Some words are contested. Bright can be a compliment or a complaint; neutral is, almost always, a value judgment in disguise. The disputed territory.

  • Neutral

    An even-handed sound with no part of the spectrum pushed forward or held back — balanced and reference-like.

    1 kHz
  • Forward

    A presentation that pushes the music — often vocals and lead instruments — close and in-your-face.

    2 kHz
  • Dark

    Subdued, rolled-off treble tilted toward the low end — mellow and smooth rather than detailed and shiny.

    3 kHz
  • V-Shaped

    Elevated bass and treble with a dipped midrange — the lively, fun shape of a smile on the graph.

    4 kHz
  • Bright

    An emphasis on the upper midrange and treble — vivid, clear, and sometimes sharp.

    8 kHz
VII
Ten words
100 Hz – 7 kHz

Words for Trouble

Every craft has its words for failure.

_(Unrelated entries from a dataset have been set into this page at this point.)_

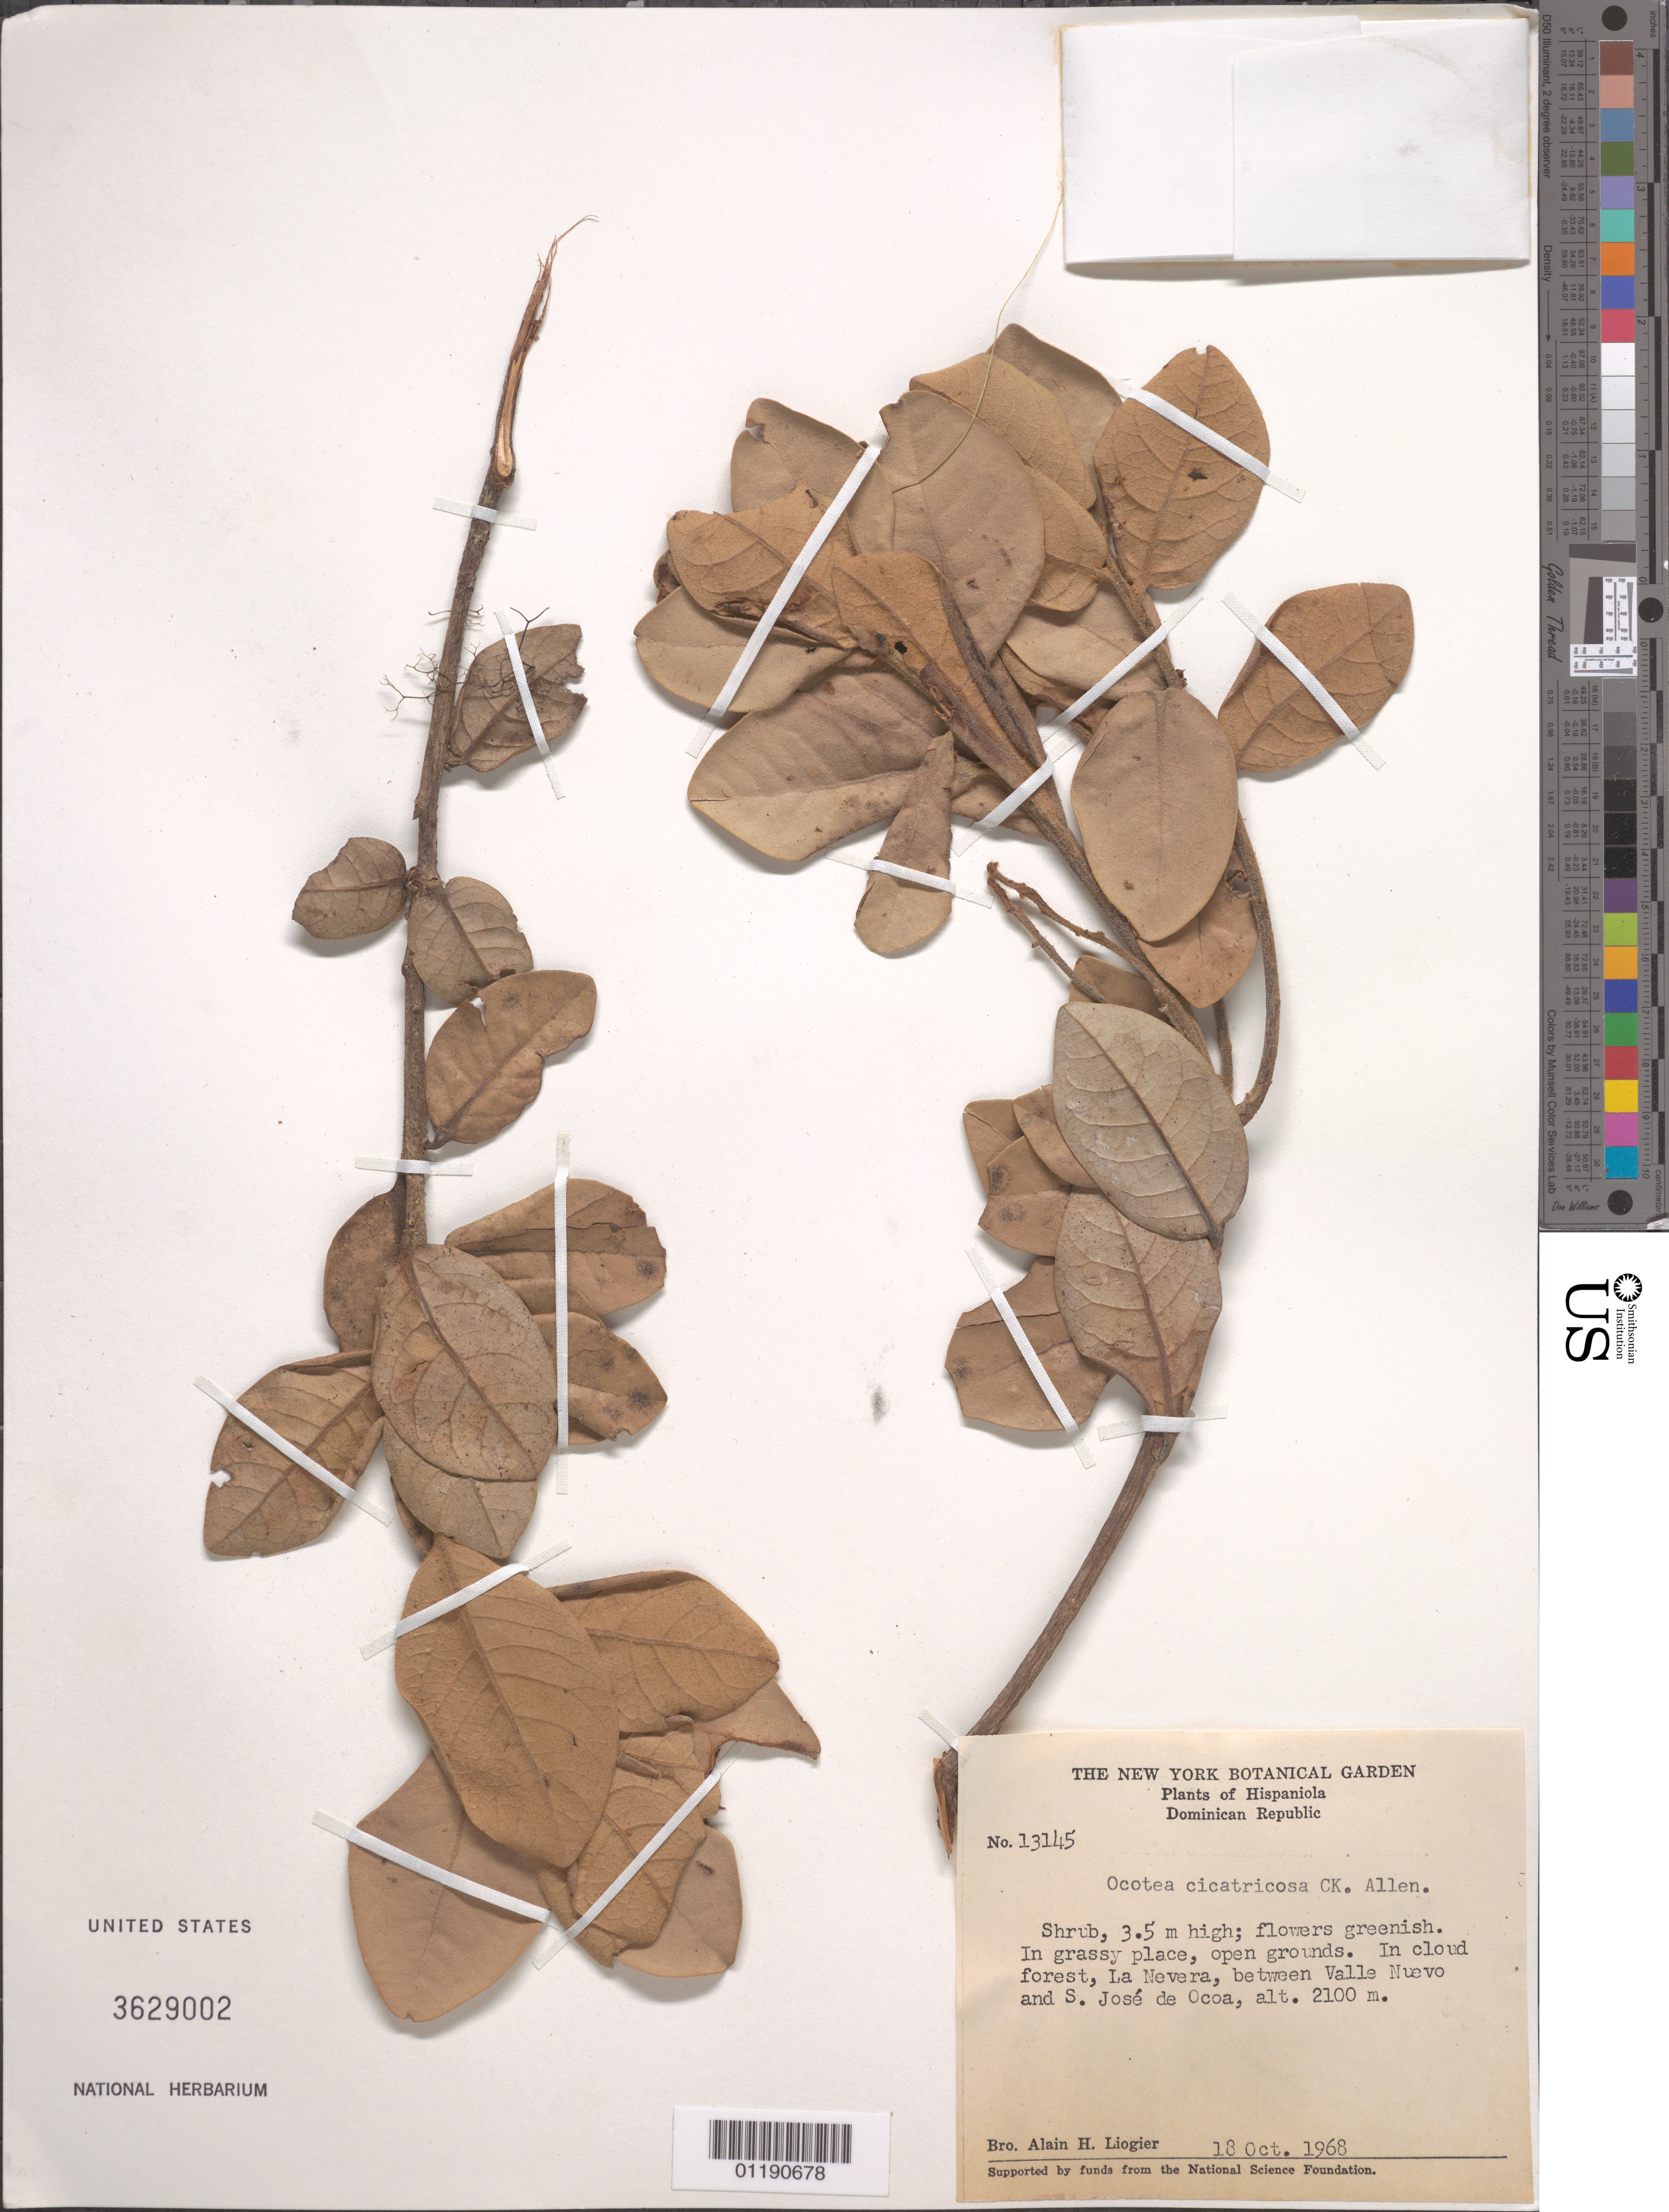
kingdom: Plantae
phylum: Tracheophyta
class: Magnoliopsida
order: Laurales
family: Lauraceae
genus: Ocotea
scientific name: Ocotea cicatricosa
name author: C.K. Allen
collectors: A. H. Liogier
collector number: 13145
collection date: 1968-10-18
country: Dominican Republic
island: Hispaniola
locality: La Nevera, between Valle Nuevo and San José de Ocoa.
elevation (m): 2100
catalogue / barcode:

Here are the vocabularies of muddiness, harshness, and exhaustion — the diagnoses a critic reaches for when something has gone wrong.

  • Muddy

    Sound that's unclear and ill-defined — musical elements blur together without crisp separation.

    120 Hz
  • Boomy

    Bass that's excessively loud and lingering — a booming, one-note thump that overshadows the music.

    150 Hz
  • Bass Bleed

    When excess mid-bass spills upward into the lower mids, clouding vocals and instruments — warmth gone wrong.

    150 Hz
  • Thin

    Sound that lacks body and warmth — light, sometimes brittle or hollow, especially in the bass and lower mids.

    250 Hz
  • Fatiguing

    Sound that tires your ears over time — thrilling at first, but quick to wear you down.

    3 kHz
  • Harsh

    An abrasive, edgy intensity — usually a peak in the upper mids or treble that grates on the ear.

    5 kHz
  • Shouty

    A forwardness in the upper mids that makes vocals and instruments sound like they're yelling at you.

    2.5 kHz
  • Veiled

    A thin curtain over the music — detail and clarity, especially in the highs, sound muffled or obscured.

    5 kHz
  • Sibilant

    An exaggerated, hissing emphasis on the 's' and 'sh' of vocals — sharp, spiky, and piercing.

    7 kHz
  • Grain

    A fine, persistent roughness laid over the sound — the audio equivalent of grain in a photograph.